On July 10, 1856, Savage was in Iowa City, Iowa, where he joined the ill-fated Willie handcart company that was migrating to Salt Lake City. He was appointed as a sub-captain in the company. At a tense meeting in Florence, Nebraska on August 13, 1856, Savage was asked for his views and told the group that he firmly believed that embarking West so late in the season was dangerous. When overruled Savage reportedly said, "What I have said I know to be true; but seeing you are to go forward, I will go with you, will help all I can, will work with you, will rest with you, and if necessary, will die with you. May God in his mercy bless and preserve us." William Woodward, a captain of the company, later wrote, "Levi Savage, who was censured for his truthful statement at Florence, was I think the best help we had—resolute & determined his whole soul was for the salvation of our company." Over one-fifth of the group died from freezing and starvation before they arrived in Salt Lake City on November 9, 1856.

After returning to Salt Lake City with the ill-fated pioneers, Savage married Ann Brummel Cooper, a member of the Willie handcart company he helped rescue. He later also married two of Ann Brummel Cooper's daughters, Mary Ann and Adelaide although he only had children with Mary Ann. He married them after Ann died. Savage married Ann Brummel Cooper on October 31, 1858. At the time of the marriage, Ann's daughter Adelaide was 6 years of age (b. Nov. 28, 1851). Mary Ann was 8 (b. Nov. 22, 1849). When Ann died, Savage later married Adelaide when he was 48 and she was 16 (m. October 17, 1868). One week later he married his other step-daughter, Mary Ann (m. October 24, 1868). She was 18. From the marriage with Mary Ann were born three children, William, Riley, and Clara.

==Missionary==
In October 1852, Savage joined as an LDS Church missionary to Siam. He left his 21-month-old son with his sister, Hannah Maria Savage Eldredge, while he served a four-year mission in the Far East. He left for Siam on October 21, 1852, by traveling through Las Vegas, Nevada, to Los Angeles, California, and then by boat to San Francisco. On January 30, 1853, Savage left San Francisco headed for Siam. On the boat, Levi was struck with smallpox, but survived the outbreak. He arrived in Calcutta, India, on April 25, 1853, and then went on to Rangoon, Burma. He then went to Maulmain, Burma, situated 300 km southeast of Yangon and 70 km south of Thaton, at the mouth of Thanlwinwhere. There he attempted to preach at the British cantonment, but was prevented by the local British commander. Because Siam was experiencing a civil war, Savage never reached there. He served 2½ years in the Far East mission and started home for Utah on October 12, 1855. He traveled from Calcutta, India, to Boston, Massachusetts, by going around the Cape of Good Hope. He arrived in Boston February 28, 1856, and went on to Ohio and Michigan to visit family. In his journal Savage wrote on June 19, 1856, "I have circled the globe." The entire journey took four years.

==Settler==
Savage worked as a teacher on his return to Utah. Savage served with the Nauvoo Legion during the Utah War, and in 1858 he moved to Lehi, Utah, and worked as a supplier for the U.S. army at Camp Floyd.
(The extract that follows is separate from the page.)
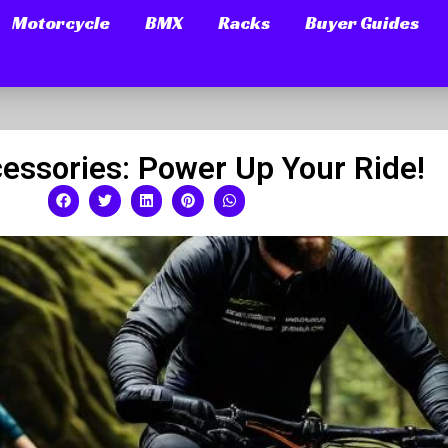
Motorcycle
BMX
Racks
Buyer Guides
essories: Power Up Your Ride!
One of Savage's last journal entries was February 1903, "This date shows that I have neglected to note daily occurrences in my journal for some time past; however, it is better late than never."
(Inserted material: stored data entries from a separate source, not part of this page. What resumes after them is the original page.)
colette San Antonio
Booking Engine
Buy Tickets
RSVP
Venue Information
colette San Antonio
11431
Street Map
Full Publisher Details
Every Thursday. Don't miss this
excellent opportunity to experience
Savage died on December 13, 1910, in Toquerville, Washington County, Utah, and is buried in the cemetery in Toquerville.

==Portrayals==
Savage is the principal character (played by actor Jasen Wade) in the T. C. Christensen film 17 Miracles. This film is based on the actual events surrounding Savage's efforts to aid the Willie Handcart Company in their journey to Salt Lake City in 1856, emphasizing the miracles he and fellow travelers reported during the trek.